OK – caught up?  Things have been bad at Zenefits, so it’s pivot and survive time.  With that in mind, new Zenefits CEO David Sacks made a turnaround move that appeared to be one of the more ballsy ones involving people in Silicon Valley history a few weeks back.

Following several months of turmoil over compliance issues that led to the departure of the company’s founder in February, Sacks made what he called “The Offer.” In essence, any employee hired before February could take a generous buyout offer if they didn’t feel they could get behind his plan to save the company (2 months pay and 4 months COBRA).

Here’s a take from VentureBeat on that offer, then a response from Sacks on how the offer went:

“And it is a remarkable dare that has put the entire future of the company on the line. In fact, in throwing down this particular gauntlet at this particular moment, Sacks is taking a risk that could torpedo the entire company.”

The deadline for accepting the offer was last Thursday. So how’d it go?

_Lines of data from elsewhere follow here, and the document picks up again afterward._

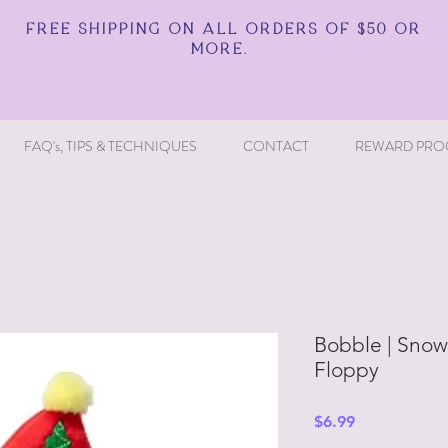
FREE SHIPPING ON ALL ORDERS OF $50 OR
MORE.
FAQ's, TIPS & TECHNIQUES
CONTACT
REWARD PRO
Bobble | Snow
Floppy
Price
$6.99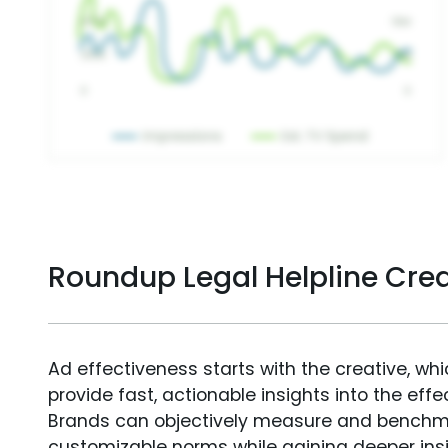
Roundup Legal Helpline Cre
Ad effectiveness starts with the creative, wh
provide fast, actionable insights into the ef
Brands can objectively measure and benchm
customizable norms while gaining deeper in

Today, Sacks revealed in a series of tweets:

No doubt, the 100 or so of the 1,100 employees who took the buyout will leave some holes to fill.

Still, it seems the bet paid off. And if Zenefits continues its comeback, Sacks’ moves in recent weeks will likely be remembered as one of Silicon Valley’s more amazing winning gambles.

My take? You offer two months pay and lose 10% of your workforce.  That’s good, because only the people who were least engaged are gone – or those who were close to accepting another offer anyway.  It’s good to get those folks out.

But were the people who failed to take two months pay really recommitting to Zenefits?  I don’t think so – two months pay for active employees is hardly an offer you can’t refuse.  My take is the purge, while good – wasn’t great.

It wasn’t ballsy at all, it was pedestrian. Offering two months salary is smart, because only the dregs of your company will take that.

And the Zappos lady who got applause for being at Zappos? I gave her a standing O that day. I celebrate her entire catalogue.  I just hope that intern made out OK.